In 2008, Williams moved to Tulsa, Oklahoma, and began working for Community Health Systems (CHS), and in 2011, he moved to Gadsden and was promoted to Division Director for CHS. In 2017, his office was transferred to Grandview Medical Center in Birmingham. Today he supervises daily activities for Biomedical Electronics Technicians at 70 hospitals and their related clinics in Mississippi, Alabama, Georgia, Texas, Louisiana, Arkansas, Missouri and Virginia. He also assists with the 35 hospitals and their associated clinics in Florida, North Carolina, and South Carolina.

While his career takes him across the southeast and beyond, Williams remains loyal to his commitment to his community. Since 2014, he has served on the Board of Directors for the Boys and Girls Club of Gadsden and Etowah County. He also serves on the board of Thirteenth Place, Inc., a Gadsden non-profit that provides shelter for youth in homeless crisis situations.

Williams is also loyal to his roots in west central Alabama. He and his wife created Organization ARAP, which stands for Against Racism Aggression and Poverty. Their non-profit organization works to give back to his childhood community of Eutaw, Alabama, in Greene County. He has organized a bike drive at Christmas time for children in need and is in the process of planning a fruit tree orchard and a community garden to promote healthier food choices.

Williams is partnering with the Greene County Extension Office and the CDC with childhood obesity reduction initiatives for the funding for the fruit tree orchard and a drip irrigation system.

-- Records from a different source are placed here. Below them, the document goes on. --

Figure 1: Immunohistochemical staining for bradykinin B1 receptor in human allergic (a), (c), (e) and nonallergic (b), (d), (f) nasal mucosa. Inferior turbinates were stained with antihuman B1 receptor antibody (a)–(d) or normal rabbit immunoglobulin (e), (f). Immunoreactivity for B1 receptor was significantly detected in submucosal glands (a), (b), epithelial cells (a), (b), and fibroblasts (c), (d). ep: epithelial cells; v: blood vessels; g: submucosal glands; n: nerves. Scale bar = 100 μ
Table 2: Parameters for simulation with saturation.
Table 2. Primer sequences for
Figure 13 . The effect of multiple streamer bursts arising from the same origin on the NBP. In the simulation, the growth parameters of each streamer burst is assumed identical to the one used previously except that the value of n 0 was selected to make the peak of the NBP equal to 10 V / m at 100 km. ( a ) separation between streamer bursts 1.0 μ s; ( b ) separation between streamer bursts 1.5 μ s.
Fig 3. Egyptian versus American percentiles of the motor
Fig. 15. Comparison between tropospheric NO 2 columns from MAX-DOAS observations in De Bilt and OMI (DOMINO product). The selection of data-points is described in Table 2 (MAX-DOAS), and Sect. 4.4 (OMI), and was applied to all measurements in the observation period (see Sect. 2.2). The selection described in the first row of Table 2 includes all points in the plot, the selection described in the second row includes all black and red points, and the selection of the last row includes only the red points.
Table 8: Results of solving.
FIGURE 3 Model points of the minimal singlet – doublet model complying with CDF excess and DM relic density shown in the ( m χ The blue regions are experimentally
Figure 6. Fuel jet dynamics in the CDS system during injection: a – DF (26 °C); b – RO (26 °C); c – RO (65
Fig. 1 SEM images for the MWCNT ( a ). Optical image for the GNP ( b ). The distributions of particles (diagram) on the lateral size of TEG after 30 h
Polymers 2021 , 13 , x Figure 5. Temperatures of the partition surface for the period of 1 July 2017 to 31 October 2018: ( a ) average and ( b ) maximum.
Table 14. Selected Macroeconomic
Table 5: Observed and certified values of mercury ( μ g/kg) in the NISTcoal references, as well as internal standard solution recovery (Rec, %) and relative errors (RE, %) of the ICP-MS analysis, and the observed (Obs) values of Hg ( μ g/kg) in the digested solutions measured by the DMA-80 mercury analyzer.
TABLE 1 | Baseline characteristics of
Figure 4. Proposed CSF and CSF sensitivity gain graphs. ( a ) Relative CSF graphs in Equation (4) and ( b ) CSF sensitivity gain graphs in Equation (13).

“We have voices in health care positions, where many times the underserved do not have a voice. It is up to us as health care leaders to lead the community to better healthy choices,” said Williams. “Some say kids won't eat healthy and they won't get off the electronics and engage in physical activities, but we have proven that if you plant fruit trees and provide bicycles, the children will ride their bicycles and eat fresh fruit from the fruit trees we plant."

The School of Health Professions has delivered this award annually since 2014. Williams is the first alum of the Department of Health Services Administration to win the honor. His extraordinary service to UAB as well as the local, state and national level is an inspiration to all.